Fiduciary Versus Suitability Standard

Fiduciary advisors are bound to seek out and act in the best interest of their clients. They are also required to communicate any conflicts of interest that might not be the best option for their client. All RIAs are legally required to acts as fiduciaries, while other firms might choose to follow this standard voluntarily.

Advisors who follow the suitability standard do not have to disclose conflicts of interest to their clients. Nor are they required to mention cheaper or more tax-efficient options that might save their client money and heartache in the long-run.

Depending on your preferences and situation, both can be a viable option. When in doubt, however, always go with a fiduciary.


Financial advisors tend to use one of three pricing models. Either they will charge a percentage of the assets they manage or total asserts they advise, charge project-based fees, or earn a commission based on the number of products they sell.

Fee-based advisors generally charge a certain percentage of their client’s portfolios and often give discounts for family referrals or larger accounts. Advisors who use the project-based model generally charge an hourly fee for each project they take on. Commissioned advisors lean towards the salesmen’s side of pricing. Their goal is to sell mutual funds, annuities, and alternatives to generate large commissions.

You should fully understand the advisor’s billing method after your initial meeting with them. If they are unprepared to discuss billing, you should probably walk away and look at different options. If they pass the test in the first meeting, feel free to schedule a second one.

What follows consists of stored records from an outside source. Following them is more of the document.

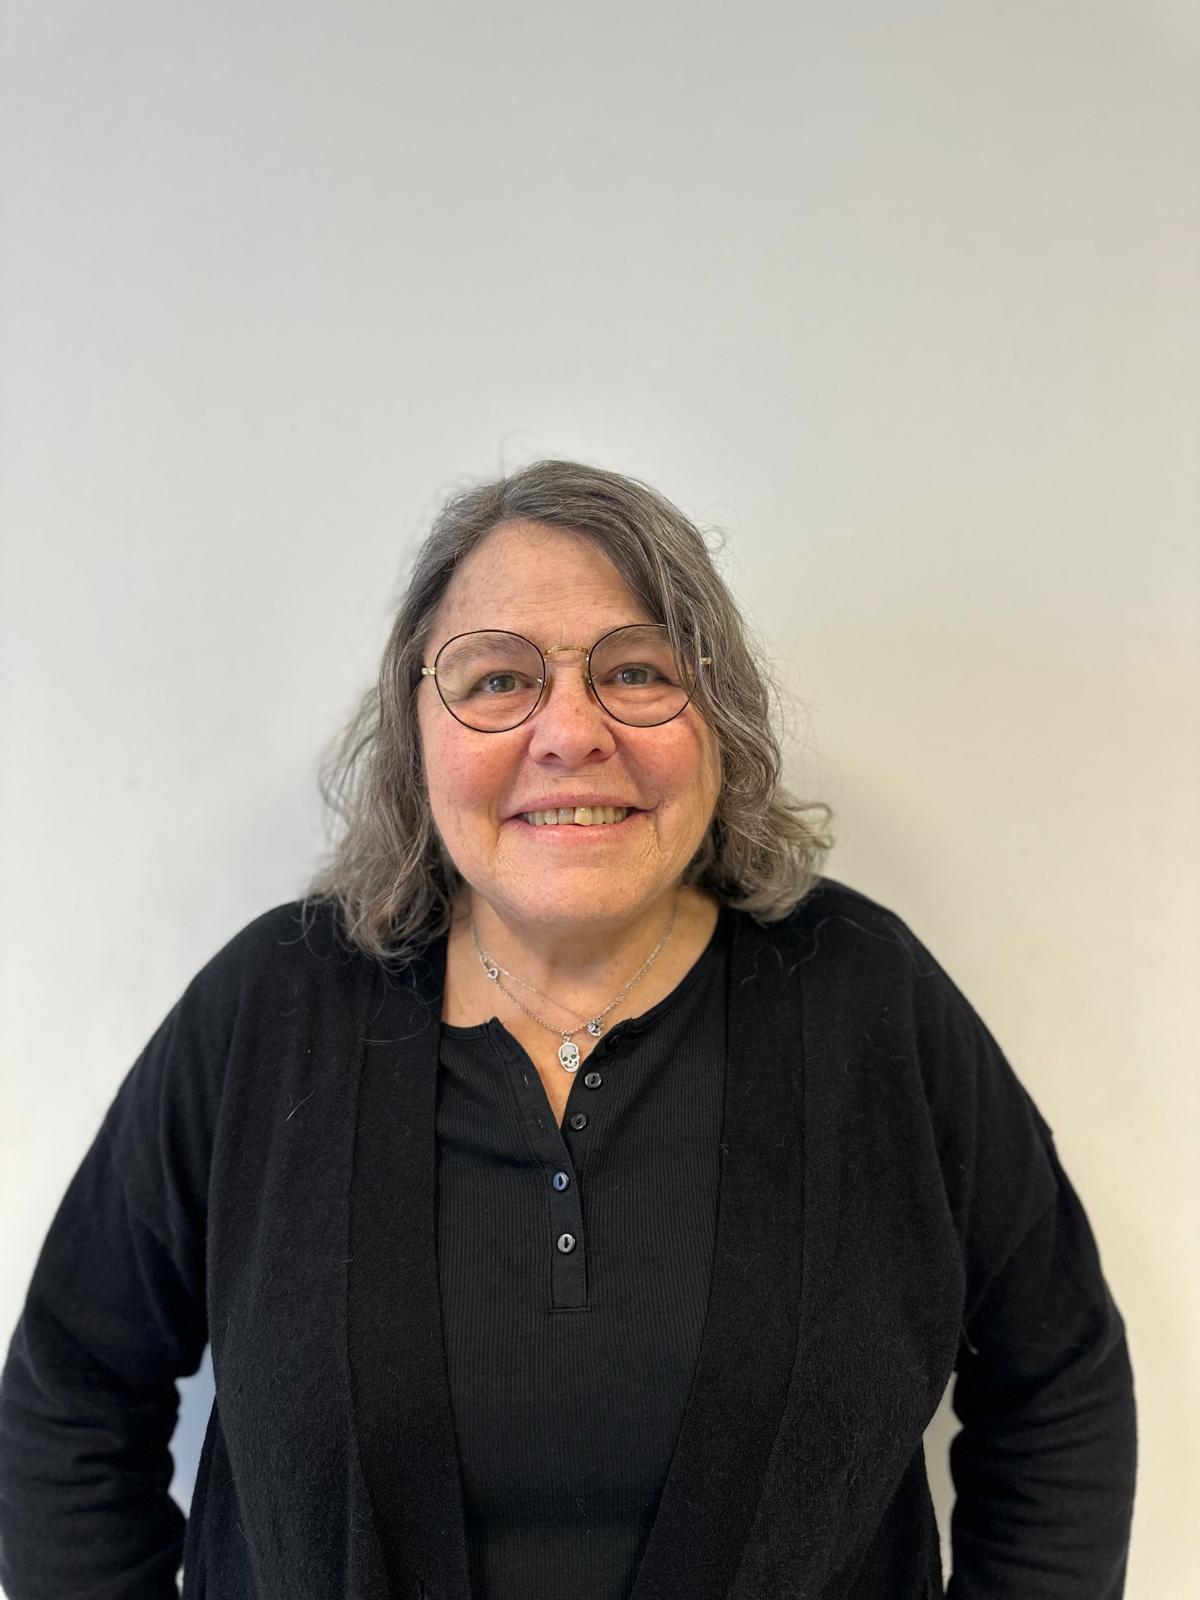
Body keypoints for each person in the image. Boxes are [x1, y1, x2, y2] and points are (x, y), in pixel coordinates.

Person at [0, 459, 1136, 1600]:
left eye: (637, 671)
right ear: (416, 730)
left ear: (719, 717)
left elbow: (1059, 1382)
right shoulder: (272, 1009)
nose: (571, 733)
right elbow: (70, 1398)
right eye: (499, 680)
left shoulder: (865, 997)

During your second visit, you will want to go over a detailed explanation of your finances. Who will manage your money? Go over any of your family’s financial planning issues. The biggest thing to watch out for is how much they know. Spending time with someone helps you to learn whether or not they are an expert and know what they’re talking about. Ask a lot of questions.

Closing Thoughts

Depending on how you perceive their explanations, you will need to determine if this relationship is going to work long-term. Consider your future generations in this decision. After all, they will need to deal with this advisor once you’re gone. Also, look into the technology and other resources they use. Are they investing in good technology to run their business and manage your affairs efficiently and effectively? Technology should be an important factor. The advisor should be excited about technological advancements and how it can benefit both of you.

The advisor’s approach and view of technology can say a lot about how he/she will approach your portfolio. As advisors age, their adaptiveness to technology is more difficult for them. Just like anyone, advisors also like to be comfortable and stick to methods they know. For advisors who have been successful in their practice, they might be unwilling to tackle your problems with the latest technology.

At the end of the day, you should choose an advisor whose management process, philosophy, fee structure, and business approach make sense to you. And most importantly, they need to be someone you can trust. In order for this relationship to work, you have to be open and honest with your advisor the way you would with a medical physician. Look for someone you are willing to build a deep relationship with and who will help you navigate your life with purpose.